But it isn't easy to pass for human. Especially not around Zeke, who might see past the monster inside her. And Allie soon must decide what—and who—is worth dying for.
Allie and her gang live in hiding,
scurrying for food and fleeing from the thing that terrifies them most.
Vampires.
They live in a vampire city where
humans are treated like blood cattle and forced to pay taxes, but not with
money. But there are those that cheat the system and live off the grid. Allie
and her friends are a few of those people. But when they are attacked one night
and Allie hovers between life and death, she is offered a choice to live or
die.
She chose life.
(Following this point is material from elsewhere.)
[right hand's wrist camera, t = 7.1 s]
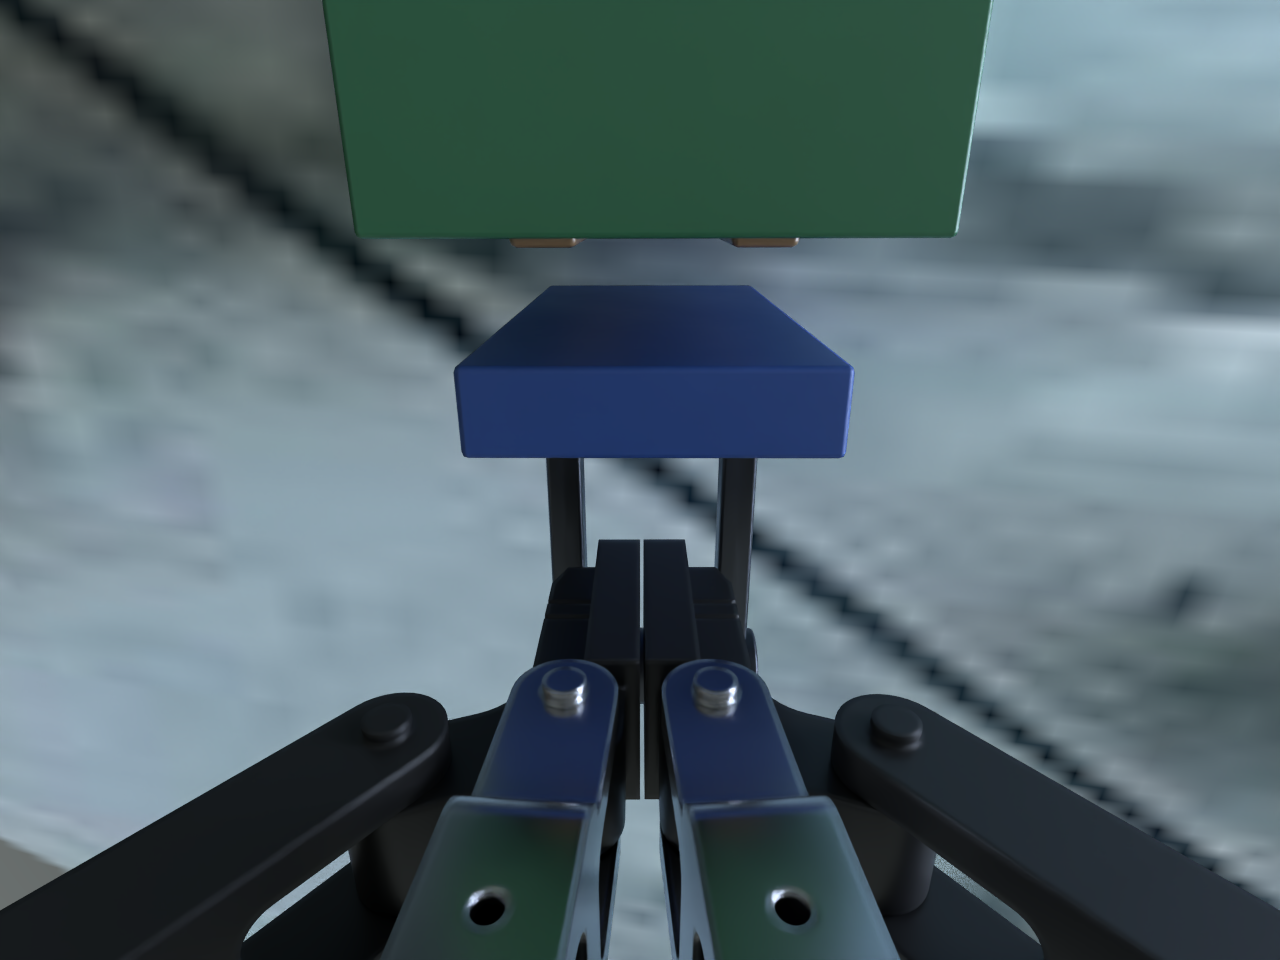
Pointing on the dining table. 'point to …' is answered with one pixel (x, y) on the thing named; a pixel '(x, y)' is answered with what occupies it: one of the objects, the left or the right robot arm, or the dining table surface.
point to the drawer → (654, 397)
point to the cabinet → (656, 117)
As a vampire.
But instead of becoming a blood
thirsty fiend, Allie managed to hold onto the scrap of humanity inside her, and
while she needed a liquid diet to survive, she didn’t need to kill to do
it. When Allie is forced to leave the
city she knows, she turns to the open road, walking and ambling with no sense
of direction. Until she meets Zeke and his group of people searching for a
better life. Allie has to hide who she really is, especially from the boy who
looks closer than anyone.
The Immortal Rules is following the recent trend of vampire novels where they aren’t
brooding and love-struck sparkly heroes. These aren’t the romanticised vampires
but the ruthless and deadly ones. And it’s amazingly refreshing.
I really liked the idea of The Immortal Rules and Allie’s struggle
to keep her animal instincts at bay. Her vampire creator, Kanin, was one of my
favourite characters. He intrigued me and was such a complex novel that I
actually wished it was more about him than Allie.
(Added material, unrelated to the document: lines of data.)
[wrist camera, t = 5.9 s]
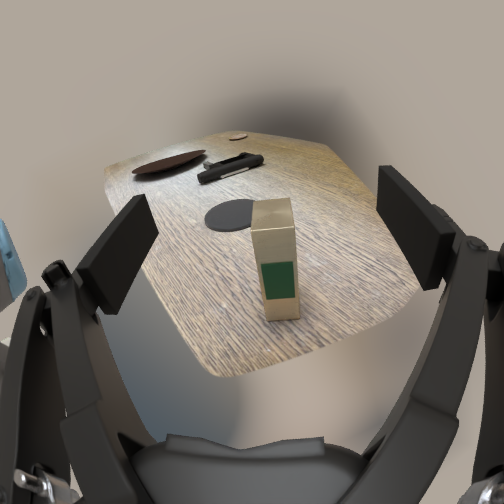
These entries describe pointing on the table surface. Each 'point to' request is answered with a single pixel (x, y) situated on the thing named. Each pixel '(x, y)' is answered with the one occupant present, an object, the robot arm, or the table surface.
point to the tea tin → (276, 257)
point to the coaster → (230, 215)
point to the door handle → (229, 166)
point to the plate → (168, 163)
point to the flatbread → (238, 136)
But while there were a lot of plus
points to this novel, in my opinion, there were too many negative ones. What
jarred me the most were all the different sections to the novel. Character
progression and story arcs are pivotal to a good book, but too much, like in
this case, killed it stone dead for me. Too much was going on and I felt it
could have been a much shorter book.
As a huge fan of the Iron Fey
series, this book had a lot to live up to. Unfortunately it just didn’t stand
up as well as the authors other books. That said, I am still a huge fan of her
work and will still continue to read her future books. This instalment of her
new series will please endless vampire buffs and is a welcome addition to what
is an over-written genre, but takes it into a fresh and edgy new world.